EXERCISE GOAL:
For every record below, repeat the text exactly and pass over any image.
RECORDS SUPPLIED: Begin
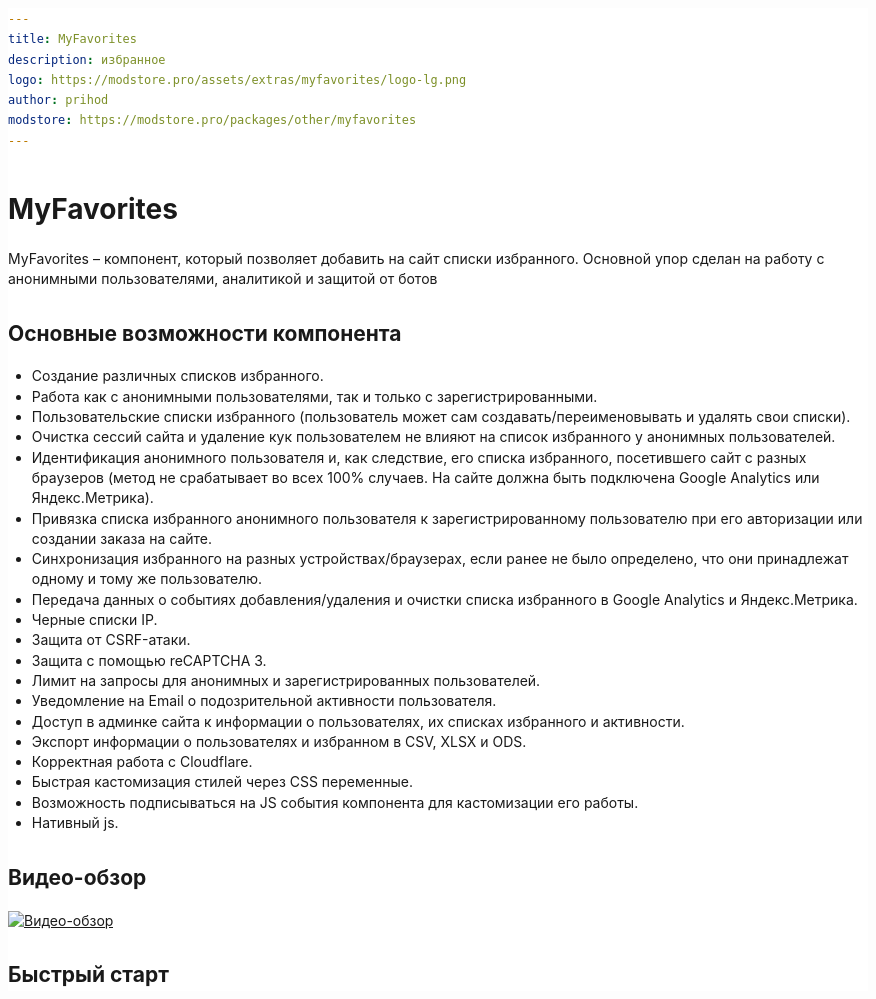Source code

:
 ```yaml
---
title: MyFavorites
description: избранное
logo: https://modstore.pro/assets/extras/myfavorites/logo-lg.png
author: prihod
modstore: https://modstore.pro/packages/other/myfavorites
---
```


# MyFavorites

MyFavorites – компонент, который позволяет добавить на сайт списки избранного. Основной упор сделан на работу с анонимными пользователями, аналитикой и защитой от ботов

## Основные возможности компонента

* Создание различных списков избранного.
* Работа как с анонимными пользователями, так и только с зарегистрированными.
* Пользовательские списки избранного (пользователь может сам создавать/переименовывать и удалять свои списки).
* Очистка сессий сайта и удаление кук пользователем не влияют на список избранного у анонимных пользователей.
* Идентификация анонимного пользователя и, как следствие, его списка избранного, посетившего сайт с разных браузеров (метод не срабатывает во всех 100% случаев. На сайте должна быть подключена Google Analytics или Яндекс.Метрика).
* Привязка списка избранного анонимного пользователя к зарегистрированному пользователю при его авторизации или создании заказа на сайте.
* Синхронизация избранного на разных устройствах/браузерах, если ранее не было определено, что они принадлежат одному и тому же пользователю.
* Передача данных о событиях добавления/удаления и очистки списка избранного в Google Analytics и Яндекс.Метрика.
* Черные списки IP.
* Защита от CSRF-атаки.
* Защита с помощью reCAPTCHA 3.
* Лимит на запросы для анонимных и зарегистрированных пользователей.
* Уведомление на Email о подозрительной активности пользователя.
* Доступ в админке сайта к информации о пользователях, их списках избранного и активности.
* Экспорт информации о пользователях и избранном в CSV, XLSX и ODS.
* Корректная работа с Cloudflare.
* Быстрая кастомизация стилей через CSS переменные.
* Возможность подписываться на JS события компонента для кастомизации его работы.
* Нативный js.

## Видео-обзор

[![Видео-обзор](https://file.modx.pro/files/4/b/4/4b4e91f1a63403f7c9a1447c586ee498.png)](https://youtu.be/X8GBbn_ycjI)

## Быстрый старт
RECORDS SUPPLIED: End
TASK OUTPUT:
Source code

:
 ```yaml
---
title: MyFavorites
description: избранное
logo: https://modstore.pro/assets/extras/myfavorites/logo-lg.png
author: prihod
modstore: https://modstore.pro/packages/other/myfavorites
---
```


# MyFavorites

MyFavorites – компонент, который позволяет добавить на сайт списки избранного. Основной упор сделан на работу с анонимными пользователями, аналитикой и защитой от ботов

## Основные возможности компонента

* Создание различных списков избранного.
* Работа как с анонимными пользователями, так и только с зарегистрированными.
* Пользовательские списки избранного (пользователь может сам создавать/переименовывать и удалять свои списки).
* Очистка сессий сайта и удаление кук пользователем не влияют на список избранного у анонимных пользователей.
* Идентификация анонимного пользователя и, как следствие, его списка избранного, посетившего сайт с разных браузеров (метод не срабатывает во всех 100% случаев. На сайте должна быть подключена Google Analytics или Яндекс.Метрика).
* Привязка списка избранного анонимного пользователя к зарегистрированному пользователю при его авторизации или создании заказа на сайте.
* Синхронизация избранного на разных устройствах/браузерах, если ранее не было определено, что они принадлежат одному и тому же пользователю.
* Передача данных о событиях добавления/удаления и очистки списка избранного в Google Analytics и Яндекс.Метрика.
* Черные списки IP.
* Защита от CSRF-атаки.
* Защита с помощью reCAPTCHA 3.
* Лимит на запросы для анонимных и зарегистрированных пользователей.
* Уведомление на Email о подозрительной активности пользователя.
* Доступ в админке сайта к информации о пользователях, их списках избранного и активности.
* Экспорт информации о пользователях и избранном в CSV, XLSX и ODS.
* Корректная работа с Cloudflare.
* Быстрая кастомизация стилей через CSS переменные.
* Возможность подписываться на JS события компонента для кастомизации его работы.
* Нативный js.

## Видео-обзор

[![Видео-обзор](https://file.modx.pro/files/4/b/4/4b4e91f1a63403f7c9a1447c586ee498.png)](https://youtu.be/X8GBbn_ycjI)

## Быстрый старт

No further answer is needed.